The similarities between me and Kayla are uncanny. We’re both introverts, we struggle with a lot of the same things, we both don’t really have a lot of friends, I could go on and on. So when something happened to Kayla in this movie, I couldn’t help but put myself in her shoes and remember experiences that I had in 8th grade. It wasn’t a fun time for me. It’s honestly horrific for me to think about.
That’s what makes Eighth Grade a horror movie to me. Every time I watch this movie or think about it, the awful memories from that time flood back into my brain. It scares me not only because of what Kayla goes through, but because of what I went through. They’re horrifying memories to me that I wish I could forget.
I wish there was a way I could burn those memories from middle school like Kayla does. Middle school was 3 of the hardest years of my life. I was invited to birthday parties out of spite, people constantly made fun of me, I dealt with fake friends, people fabricated false stories about me for their own personal enjoyment, and more often than not, I just felt alone. Much like Kayla. Looking back, part of me wishes I never had to go through it. The other part is glad I did.
First off, I never would’ve connected to this movie on the level I did if I had not gone through what I did. I probably would’ve felt detached from this movie, solely looking at it from a technical standpoint (which is also fantastic). In fact, I know that’s true. There’s no way I would’ve been so moved by it.

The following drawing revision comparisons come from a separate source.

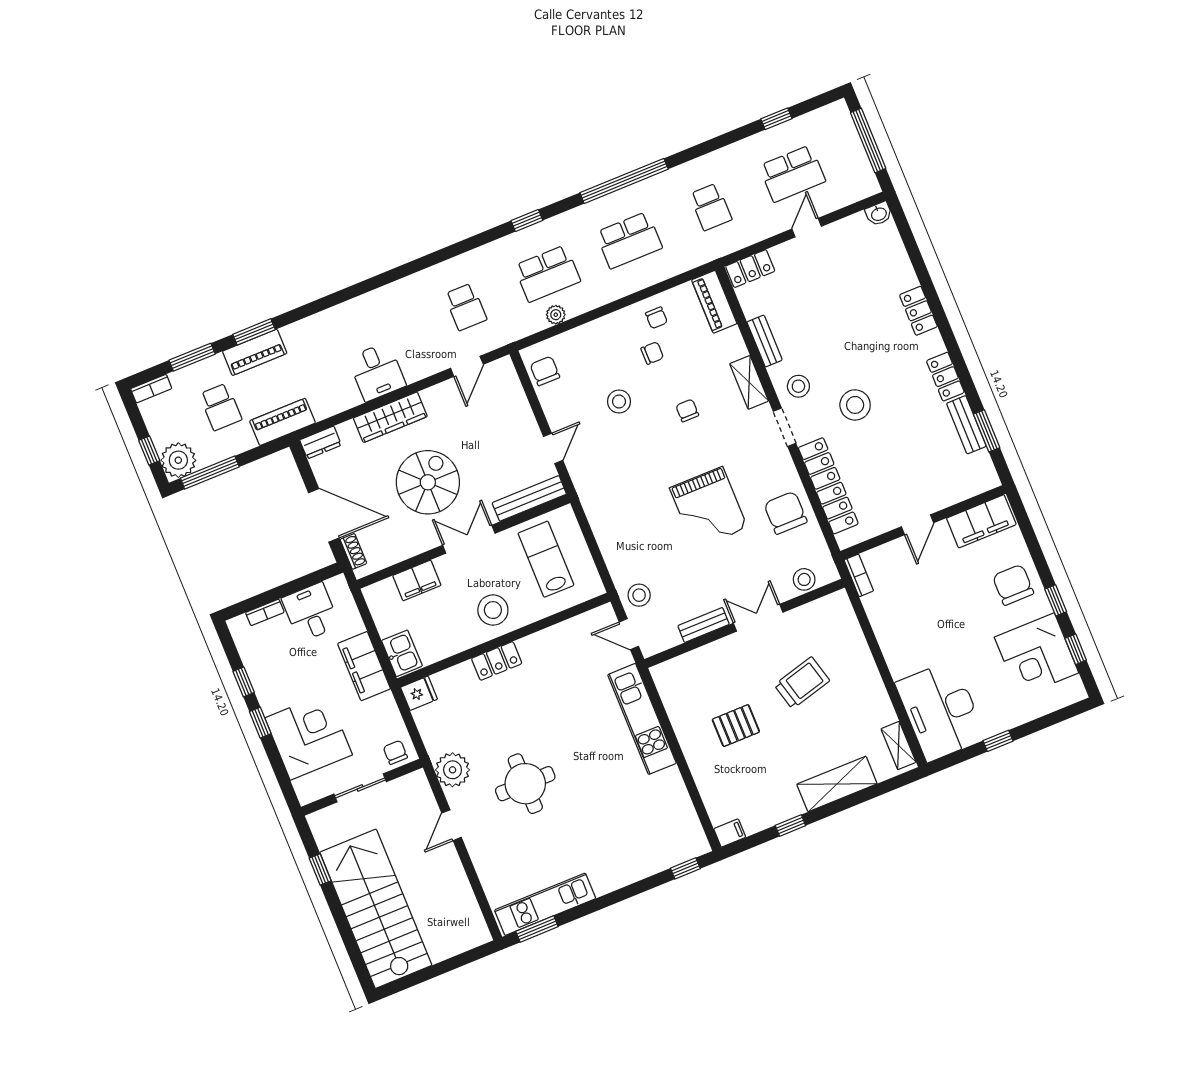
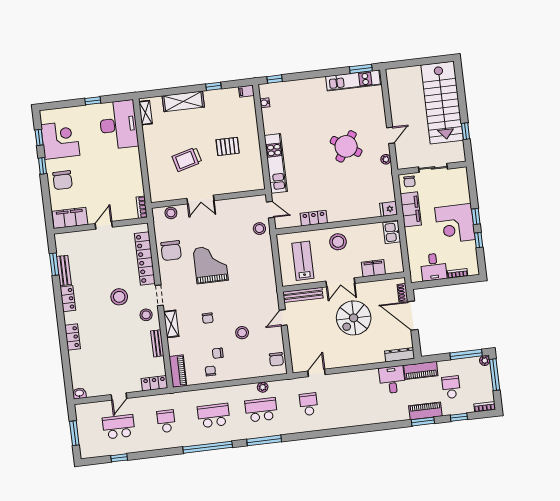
window: (868, 141) -> (74, 433), width x0.69
window: (527, 221) -> (264, 440), width x2.17
window: (192, 357) -> (459, 417), width x0.67
desk: (377, 372) -> (392, 380), moved
wardrobe: (390, 417) -> (364, 357), removed
dresser: (320, 442) -> (400, 355), width x1.44
window: (149, 451) -> (495, 375), width x2.17
plant: (178, 460) -> (485, 361), width x0.53, depth x0.53
lab bench: (546, 559) -> (303, 261), turned 180
bench: (704, 625) -> (230, 204), removed
locker: (497, 661) -> (314, 218), moved
filing cabinet: (364, 666) -> (411, 209), moved
corner desk: (309, 736) -> (455, 224), moved
plant: (453, 770) -> (386, 159), width x0.53, depth x0.53
round table: (525, 784) -> (346, 146), turned 33
water cooler: (691, 821) -> (265, 103), added

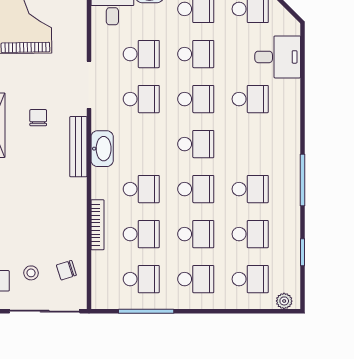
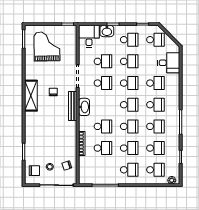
school desk: (141, 279) -> (155, 105), moved

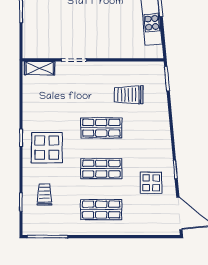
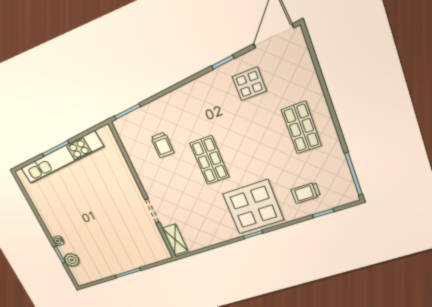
trolley: (129, 95) -> (162, 145), width x0.73, depth x0.72
display table: (47, 148) -> (253, 207), width x1.36, depth x1.36
shop shelf: (101, 169) -> (254, 144), removed

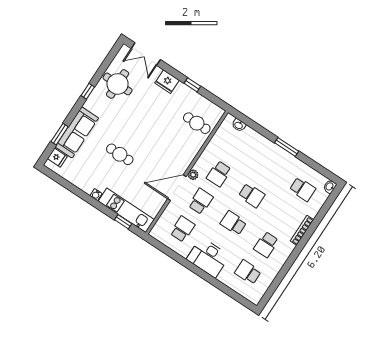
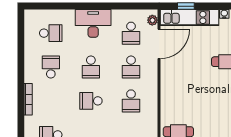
school desk: (219, 174) -> (131, 101), turned 180
plant: (193, 175) -> (152, 20), moved
door: (177, 188) -> (159, 44), moved
school desk: (233, 223) -> (91, 67), turned 90

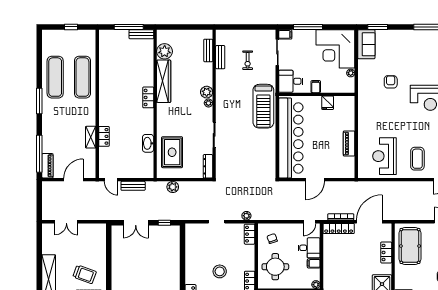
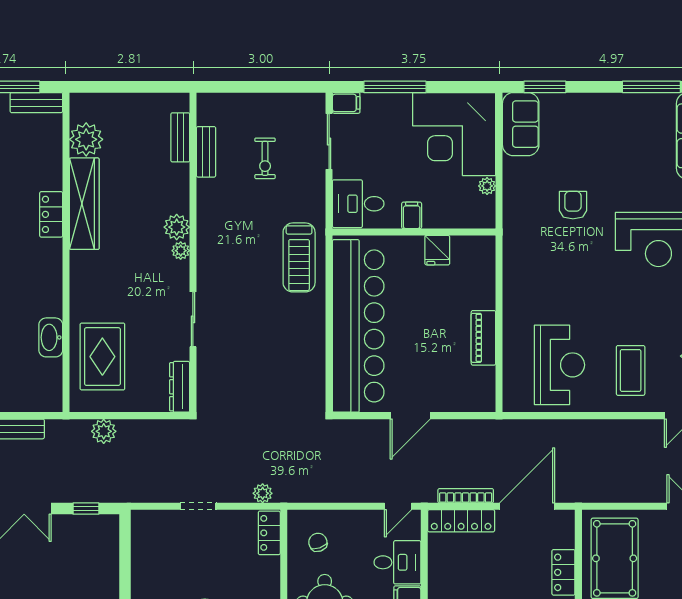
locker: (148, 97) -> (51, 214), moved
treadmill: (263, 106) -> (299, 257), width x0.73, depth x0.73
reception desk: (384, 156) -> (560, 365), turned 180

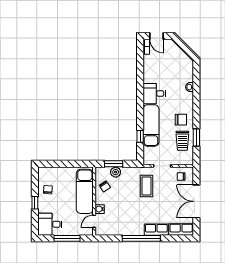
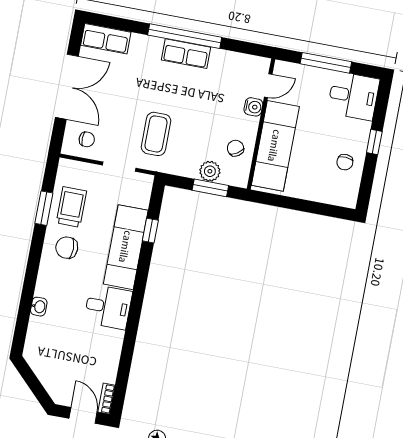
row of seats: (156, 230) -> (186, 54), moved

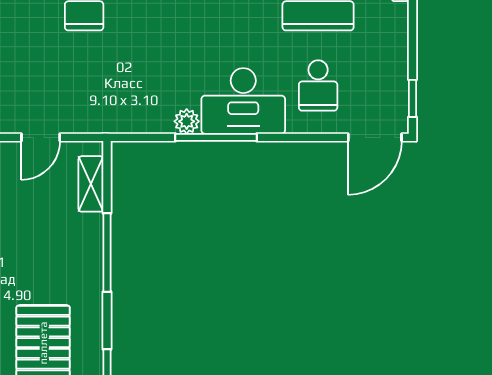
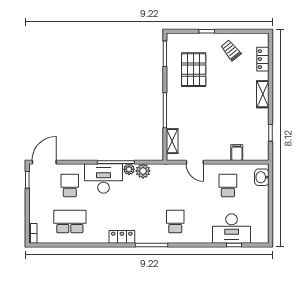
plant: (156, 118) -> (143, 171), added
door: (41, 137) -> (195, 162), swing flipped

I also have to realize that every experience we have in this life plays a part in who we are as people. Despite the terrible things that happened in that time, I learned so many things about life and myself that have helped me so much in the long run. It’s played a part in shaping the man I am today. Sure, it totally sucked in the moment. But if that’s what it takes to not only grow as a person, but to help others in the same boat as me, then so be it.
Those memories totally suck, and I hate thinking about them. I honestly do. Those memories are what makes Eighth Grade a horror film to me. But thinking about those memories reminds me of how far I’ve come, what I’ve learned, and how much I’ve grown since then. It makes me proud of who I am today.
I think reflecting on the past sometimes is necessary to better ourselves as people. As painful as it might be, it’s never more painful than going through it again. If we don’t learn from the past, we’ll end up making the same choices in the future.
Closing Remarks: Every Loss is A Lesson
“If we didn’t have bad days, we wouldn’t appreciate the good ones.” – Kerry Manning
Life can’t always be picture perfect. We all have our struggles, our imperfect moments in life, and Eighth Grade shows that beautifully. Despite the horrors of the present time, we can come out of the other end stronger and better than before. We can learn from it. We can grow from it.
Life sucks, you guys. Everyone knows that. However, this is life is what you make of it. I could’ve been completely defeated after my 8th grade year, but I decided that I wanted to get something out of it. And because of that, I learned so much. You can take the hard parts of life and turn them into something you’re proud of, even if you’re proud that you simply made it out of some experience alive. Every loss can be a lesson, but only if you choose it to be.
Eighth Grade is, at its core, a horror film that addresses some really heavy and prominent themes and issues in today’s world. We can either run from it or we can learn from it. I’m not going to try and tell you what you have to learn. I’ll leave that for you to figure out for yourself.